Il en est de même de la légende des couvens. C’est une croyance non moins répandue que les couvens, travaillant à bas prix et acceptant des commandes sans les discuter, font baisser le prix de la main-d’œuvre et contribuent ainsi indirectement à la misère des ouvrières de l’aiguille. On peut dire des couvens ce qu’on peut dire des entrepreneuses. Il a pu arriver, parfois, que des couvens, ayant charge d’âmes, ou plutôt de bouches à nourrir, ont, sous le coup de quelque nécessité pressante, accepté des commandes au rabais. Le fait a pu se produire en particulier dans ces derniers temps. Une des ouvrières enquêtées racontait ainsi avec indignation qu’elle avait refusé du travail qui lui était offert par une maison religieuse parce que les prix étaient dérisoires. Mais elle convenait qu’autrefois les prix payés par cette maison étaient meilleurs et qu’elle n’offrait des prix aussi bas que depuis la fermeture d’un pensionnat dont les bénéfices lui permettaient d’offrir des salaires plus élevés.

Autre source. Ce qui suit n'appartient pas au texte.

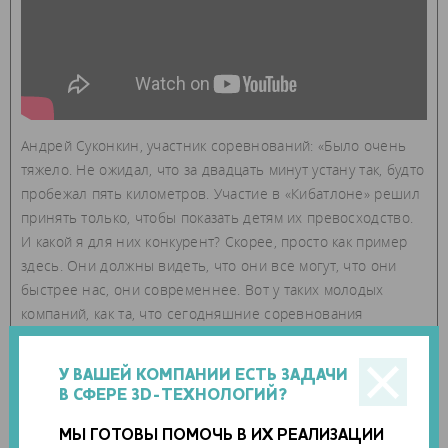
Андрей Суконкин, участник соревнований: «Было очень
тяжело. Не ожидал, что за двадцать минут устану так, будто
пробежал пять километров. Участие в «Кибатлоне» решил
принять только, чтобы показать детям их превосходство.
И какой я для них конкурент? Скорее, просто как пример
здесь. Они должны видеть, что они все могут, что они
быстрее нас, они современнее. Вот у таких молодых
компаний, как та, что сегодняшние соревнования
организовывала, гораздо быстрее и проще получить
протез, чем у государства. У государственных компаний
У ВАШЕЙ КОМПАНИИ ЕСТЬ ЗАДАЧИ
срок изготовления в лучшем случае семь-восемь месяцев.
В СФЕРЕ 3D-ТЕХНОЛОГИЙ?
Да и подход у таких компаний совсем другой. Если
делаешь протез через завод, то никто ничего нормально
МЫ ГОТОВЫ ПОМОЧЬ В ИХ РЕАЛИЗАЦИИ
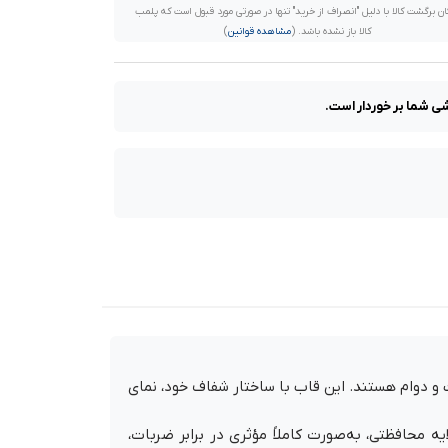
ان برگشت کالا با دلیل "انصراف از خرید" تنها در صورتی مورد قبول است که پلمب
کالا باز نشده باشد. (
مشاهده قوانین
)
رکیب زیبایی، امنیت و دوام هستند. این قاب با ساختار شفاف خود، نمای
 محافظتی، به‌صورت کاملاً مؤثری در برابر ضربات،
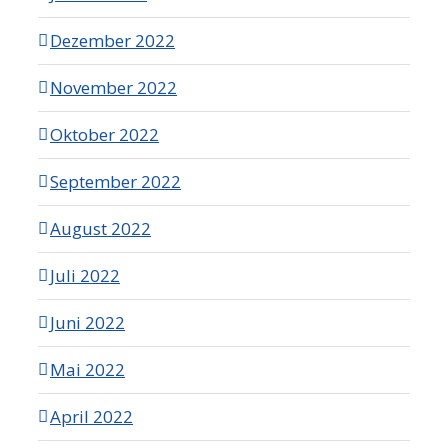
Dezember 2022
November 2022
Oktober 2022
September 2022
August 2022
Juli 2022
Juni 2022
Mai 2022
April 2022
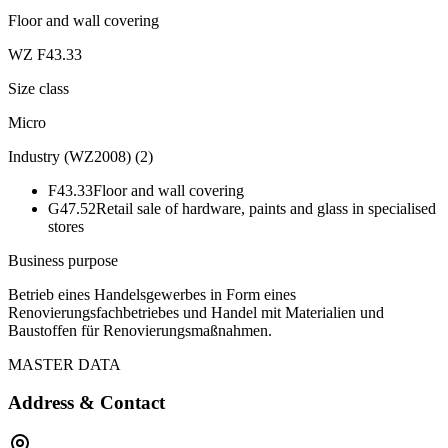
Floor and wall covering
WZ F43.33
Size class
Micro
Industry (WZ2008)
(
2
)
F43.33
Floor and wall covering
G47.52
Retail sale of hardware, paints and glass in specialised
stores
Business purpose
Betrieb eines Handelsgewerbes in Form eines
Renovierungsfachbetriebes und Handel mit Materialien und
Baustoffen für Renovierungsmaßnahmen.
MASTER DATA
Address & Contact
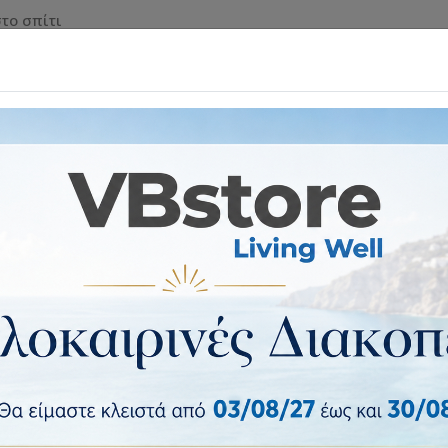
το σπίτι
 & ΡΟΛΑ ΑΣΦΑΛΕΙΑΣ
ΕΠΙΠΛΑ & ΕΙΔΗ ΣΠΙΤΙΟΥ
ΕΙΔ
Σετ τραπεζαρίες κήπου
 Λευκό/Καρυδί Αλουμίνιο/Ξύλο Με 2 Πολυθρόνες 14990260
Σετ Τραπεζαρία Κήπου ArteLib
Αλουμίνιο/Ξύλο Με 2 Πολυθρόν
Σετ Τραπεζαρία Κήπου ArteLibre NAMIBIA
Πολυθρόνες 14990260
4 έως 10 ημέρες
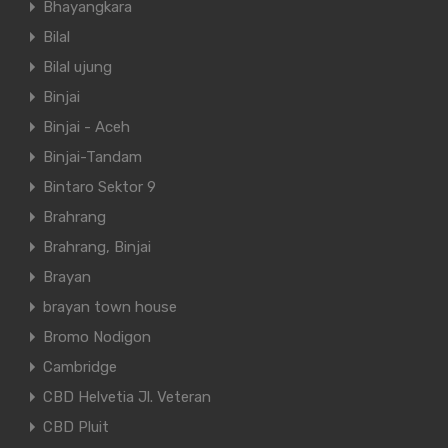
Bhayangkara
Bilal
Bilal ujung
Binjai
Binjai - Aceh
Binjai-Tandam
Bintaro Sektor 9
Brahrang
Brahrang, Binjai
Brayan
brayan town house
Bromo Nodigon
Cambridge
CBD Helvetia Jl. Veteran
CBD Pluit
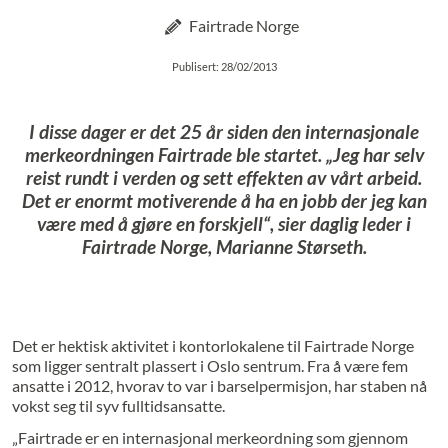
Fairtrade Norge
Publisert: 28/02/2013
I disse dager er det 25 år siden den internasjonale
merkeordningen Fairtrade ble startet. „Jeg har selv
reist rundt i verden og sett effekten av vårt arbeid.
Det er enormt motiverende å ha en jobb der jeg kan
være med å gjøre en forskjell“, sier daglig leder i
Fairtrade Norge, Marianne Størseth.
Det er hektisk aktivitet i kontorlokalene til Fairtrade Norge
som ligger sentralt plassert i Oslo sentrum. Fra å være fem
ansatte i 2012, hvorav to var i barselpermisjon, har staben nå
vokst seg til syv fulltidsansatte.
„Fairtrade er en internasjonal merkeordning som gjennom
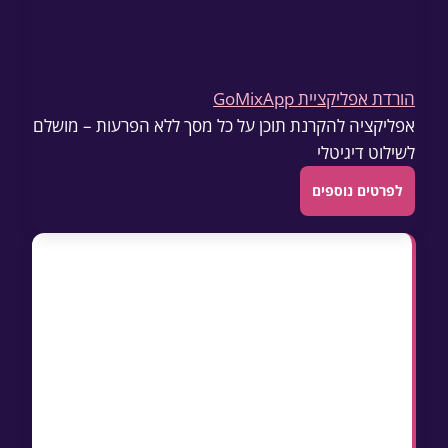
הורדת אפליקציית GoMixApp
אפליקציה להקרנת תוכן על כל מסך ללא הפרעות – מושלם
לשילוט דיגיטלי
לפרטים נוספים
נקודות מפתח במאמר זה
הבנת ההבדלים בין DOOH לשילוט סטטי
מסורתי
כיצד לבחור מיקום אופטימלי לשילוט דיגיטלי
חוצות
עקרונות קריאייטיב אפקטיבי למסכי חוץ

Ce qui est intéressant à consulter sur les prix auxquels travaillent les couvens, ce ne sont pas les ouvrières, qui en réalité n’en savent rien, et parlent par ouï-dire ; ce sont les fabricans qui leur donnent du travail. Ce sont aussi les entrepreneuses qui se trouvent en concurrence avec eux. Or que disent Les fabricans ? L’un d’eux affirme bien que les prix de la main-d’œuvre sont en hausse, et que, depuis trois ans, ils ont augmenté dans certaines régions de 25 pour 100 par suite de la disparition des couvens, mais cette assertion générale et sans preuve est contredite par l’ensemble des témoignages de l’enquête, qui signalent au contraire une tendance à la baisse des salaires. Par contre, voici ce que dit un autre fabricant : « Ce qui a fait le succès des couvens, c’est que le travail y est très régulier et très soigné, parce que ce sont toujours les mêmes mains, mais c’est plus cher qu’ailleurs. » « Certains couvens, dit un autre, demandent aussi cher que les entrepreneuses. » « Les couvens, dit encore un troisième, font du travail plus fin et plus cher, mais ils assurent une grande régularité de livraison. On est certain du travail livré et la vérification est inutile. »

Que vont dire maintenant les entrepreneuses ? On peut les en croire, car les couvens, pour elles, c’est la concurrence. « Les couvens travaillent au prix des ateliers de la région, » dit l’une.